Now, Leon, that’s a good balance, right? A good balance of high value, right, that exceeds your capacity for CPU pieces, but it’s over a long enough period of time that it should concern you as an admin, versus just a spike, which may go down, and so forth.
Right, and here you can see the email that I would get. Again, it was a test, so the values are a little bit weird. The CPU load is 2%, the number of CPUs on the box in question is 16, the load average is .01. So, again, because I had reversed the values, it is less than the number of CPUs, and is under 2%, but once you have your greater-thans/less-thans there, you can see that this is really what you want to trigger on.
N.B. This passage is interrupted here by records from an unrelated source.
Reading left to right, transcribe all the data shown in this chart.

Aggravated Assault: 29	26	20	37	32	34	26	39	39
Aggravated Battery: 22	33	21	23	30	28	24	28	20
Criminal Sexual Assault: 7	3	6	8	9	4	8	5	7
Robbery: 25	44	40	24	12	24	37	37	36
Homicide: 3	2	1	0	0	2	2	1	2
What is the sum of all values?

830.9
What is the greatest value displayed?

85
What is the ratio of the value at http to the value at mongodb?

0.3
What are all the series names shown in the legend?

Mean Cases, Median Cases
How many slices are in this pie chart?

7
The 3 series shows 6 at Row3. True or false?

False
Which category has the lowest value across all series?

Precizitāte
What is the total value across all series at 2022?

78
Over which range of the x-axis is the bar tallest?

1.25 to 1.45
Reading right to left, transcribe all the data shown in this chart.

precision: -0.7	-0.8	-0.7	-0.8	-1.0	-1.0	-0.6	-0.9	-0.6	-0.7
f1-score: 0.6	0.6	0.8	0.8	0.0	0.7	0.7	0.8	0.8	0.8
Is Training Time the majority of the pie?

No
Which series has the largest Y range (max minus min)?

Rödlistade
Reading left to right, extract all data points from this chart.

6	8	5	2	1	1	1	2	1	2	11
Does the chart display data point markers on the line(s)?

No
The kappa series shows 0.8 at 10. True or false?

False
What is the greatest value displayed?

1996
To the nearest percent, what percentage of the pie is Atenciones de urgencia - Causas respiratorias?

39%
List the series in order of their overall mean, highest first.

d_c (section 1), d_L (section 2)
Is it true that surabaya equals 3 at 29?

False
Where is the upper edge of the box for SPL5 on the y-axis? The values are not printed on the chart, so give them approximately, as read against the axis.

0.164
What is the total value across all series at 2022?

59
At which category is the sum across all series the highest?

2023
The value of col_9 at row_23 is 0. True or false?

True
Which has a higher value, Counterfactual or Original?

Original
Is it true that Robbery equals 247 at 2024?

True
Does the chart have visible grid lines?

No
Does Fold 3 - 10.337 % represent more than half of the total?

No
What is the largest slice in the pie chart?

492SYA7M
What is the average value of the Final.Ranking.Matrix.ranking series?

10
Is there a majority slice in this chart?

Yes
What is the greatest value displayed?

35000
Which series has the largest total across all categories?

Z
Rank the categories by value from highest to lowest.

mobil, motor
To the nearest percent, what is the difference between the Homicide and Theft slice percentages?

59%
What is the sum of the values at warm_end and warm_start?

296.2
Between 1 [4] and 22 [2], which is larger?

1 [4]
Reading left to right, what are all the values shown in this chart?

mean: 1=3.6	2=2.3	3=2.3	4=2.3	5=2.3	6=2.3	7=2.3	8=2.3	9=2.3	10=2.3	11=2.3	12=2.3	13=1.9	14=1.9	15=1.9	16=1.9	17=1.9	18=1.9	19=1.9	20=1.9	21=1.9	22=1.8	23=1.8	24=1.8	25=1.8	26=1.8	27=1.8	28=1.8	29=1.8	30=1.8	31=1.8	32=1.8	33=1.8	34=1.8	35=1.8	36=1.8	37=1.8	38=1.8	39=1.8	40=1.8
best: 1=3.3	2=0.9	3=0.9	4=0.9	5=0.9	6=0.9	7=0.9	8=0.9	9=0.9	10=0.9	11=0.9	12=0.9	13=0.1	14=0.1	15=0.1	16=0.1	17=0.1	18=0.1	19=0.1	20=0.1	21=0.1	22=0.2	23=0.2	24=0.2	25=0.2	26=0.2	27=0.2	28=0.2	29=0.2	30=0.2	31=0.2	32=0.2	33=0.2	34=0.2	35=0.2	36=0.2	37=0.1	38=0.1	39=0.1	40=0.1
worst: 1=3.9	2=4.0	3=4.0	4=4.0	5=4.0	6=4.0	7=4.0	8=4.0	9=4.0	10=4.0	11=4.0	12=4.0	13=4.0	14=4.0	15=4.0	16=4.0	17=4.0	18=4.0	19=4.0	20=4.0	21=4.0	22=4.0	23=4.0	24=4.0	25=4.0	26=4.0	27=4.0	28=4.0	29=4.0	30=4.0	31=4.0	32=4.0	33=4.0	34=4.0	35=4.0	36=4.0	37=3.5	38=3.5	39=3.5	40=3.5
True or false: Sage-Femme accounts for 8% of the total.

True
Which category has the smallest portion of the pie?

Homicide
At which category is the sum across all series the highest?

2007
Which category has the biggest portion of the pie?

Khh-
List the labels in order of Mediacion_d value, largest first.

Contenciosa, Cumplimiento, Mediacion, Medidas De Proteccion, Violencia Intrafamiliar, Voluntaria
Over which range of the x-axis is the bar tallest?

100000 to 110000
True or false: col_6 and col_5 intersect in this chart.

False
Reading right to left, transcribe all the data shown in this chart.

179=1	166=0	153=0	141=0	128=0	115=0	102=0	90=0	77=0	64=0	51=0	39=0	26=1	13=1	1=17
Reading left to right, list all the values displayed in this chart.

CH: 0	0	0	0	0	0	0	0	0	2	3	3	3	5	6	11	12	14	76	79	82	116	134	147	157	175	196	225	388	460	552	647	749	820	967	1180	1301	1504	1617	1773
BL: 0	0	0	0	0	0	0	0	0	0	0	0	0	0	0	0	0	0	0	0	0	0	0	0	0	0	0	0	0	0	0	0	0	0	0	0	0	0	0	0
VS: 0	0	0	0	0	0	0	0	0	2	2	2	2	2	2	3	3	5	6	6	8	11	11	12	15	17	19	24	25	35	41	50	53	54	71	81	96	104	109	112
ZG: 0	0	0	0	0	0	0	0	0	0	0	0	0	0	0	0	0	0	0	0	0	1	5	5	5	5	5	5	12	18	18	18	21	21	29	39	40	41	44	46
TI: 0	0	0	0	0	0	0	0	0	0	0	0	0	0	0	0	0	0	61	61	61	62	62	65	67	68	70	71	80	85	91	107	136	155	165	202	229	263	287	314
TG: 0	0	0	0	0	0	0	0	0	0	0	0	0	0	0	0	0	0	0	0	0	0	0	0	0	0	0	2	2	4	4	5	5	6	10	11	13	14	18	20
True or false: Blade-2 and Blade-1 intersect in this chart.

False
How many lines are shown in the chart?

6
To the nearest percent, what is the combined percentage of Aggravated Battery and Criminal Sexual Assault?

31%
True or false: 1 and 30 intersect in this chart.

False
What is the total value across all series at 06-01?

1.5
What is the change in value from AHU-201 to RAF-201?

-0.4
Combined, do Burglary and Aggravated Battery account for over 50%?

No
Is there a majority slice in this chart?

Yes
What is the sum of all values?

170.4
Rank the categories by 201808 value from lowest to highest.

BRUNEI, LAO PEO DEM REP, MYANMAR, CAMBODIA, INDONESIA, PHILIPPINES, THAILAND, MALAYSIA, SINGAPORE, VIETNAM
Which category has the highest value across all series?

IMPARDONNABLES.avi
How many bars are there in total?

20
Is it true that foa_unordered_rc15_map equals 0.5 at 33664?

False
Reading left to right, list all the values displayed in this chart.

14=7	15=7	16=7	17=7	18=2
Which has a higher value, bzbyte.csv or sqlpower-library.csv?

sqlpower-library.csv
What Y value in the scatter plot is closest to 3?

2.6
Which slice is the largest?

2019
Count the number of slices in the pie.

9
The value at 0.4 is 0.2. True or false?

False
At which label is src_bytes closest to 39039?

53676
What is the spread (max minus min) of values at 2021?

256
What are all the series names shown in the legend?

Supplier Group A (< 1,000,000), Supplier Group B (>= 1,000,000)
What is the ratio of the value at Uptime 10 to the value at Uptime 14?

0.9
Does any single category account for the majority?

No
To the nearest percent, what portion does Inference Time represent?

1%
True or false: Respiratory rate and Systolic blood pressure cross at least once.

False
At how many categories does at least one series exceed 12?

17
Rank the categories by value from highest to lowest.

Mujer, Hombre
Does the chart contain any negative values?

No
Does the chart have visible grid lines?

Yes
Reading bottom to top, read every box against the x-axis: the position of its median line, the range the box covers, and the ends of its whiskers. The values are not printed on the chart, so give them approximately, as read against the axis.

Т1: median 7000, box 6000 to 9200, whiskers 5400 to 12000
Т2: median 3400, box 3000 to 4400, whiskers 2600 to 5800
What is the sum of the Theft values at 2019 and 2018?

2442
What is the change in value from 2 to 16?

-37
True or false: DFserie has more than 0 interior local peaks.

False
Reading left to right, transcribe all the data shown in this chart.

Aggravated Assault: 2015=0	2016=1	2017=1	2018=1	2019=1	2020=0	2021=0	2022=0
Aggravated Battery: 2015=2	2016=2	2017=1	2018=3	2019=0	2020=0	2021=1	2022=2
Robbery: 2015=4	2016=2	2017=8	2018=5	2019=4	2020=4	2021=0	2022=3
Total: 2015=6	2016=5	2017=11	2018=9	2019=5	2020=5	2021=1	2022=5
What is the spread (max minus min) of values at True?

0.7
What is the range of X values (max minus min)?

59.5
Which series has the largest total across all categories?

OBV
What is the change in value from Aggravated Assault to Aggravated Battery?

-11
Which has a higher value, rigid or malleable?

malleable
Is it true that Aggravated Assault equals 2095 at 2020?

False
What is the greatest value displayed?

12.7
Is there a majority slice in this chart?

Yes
And you’re able to get that.
So, did you guys cover everything, all things Linux?
Now, Patrick, what’s our target for episode length?
We’re trying to go 25 minutes, but we’ve kind of been bursting over that.
Right, and even as fast as I can talk, there’s no way we can cover everything about Linux in that time.
So I guess what you’re saying is that they can look forward to more Linux-y goodness in the future.
Every chance I get.
Okay, so I should ask this, then: do you think you’ve covered everything you can for now? Well, I think it’s definitely been a good start.
So Kong, why don’t you take us back to the root directory.
You bet. I’m Kong Yang.
I’m Leon Adato.
And I’m Patrick Hubbard, and thanks again for watching SolarWinds Lab, shutdown 00:20.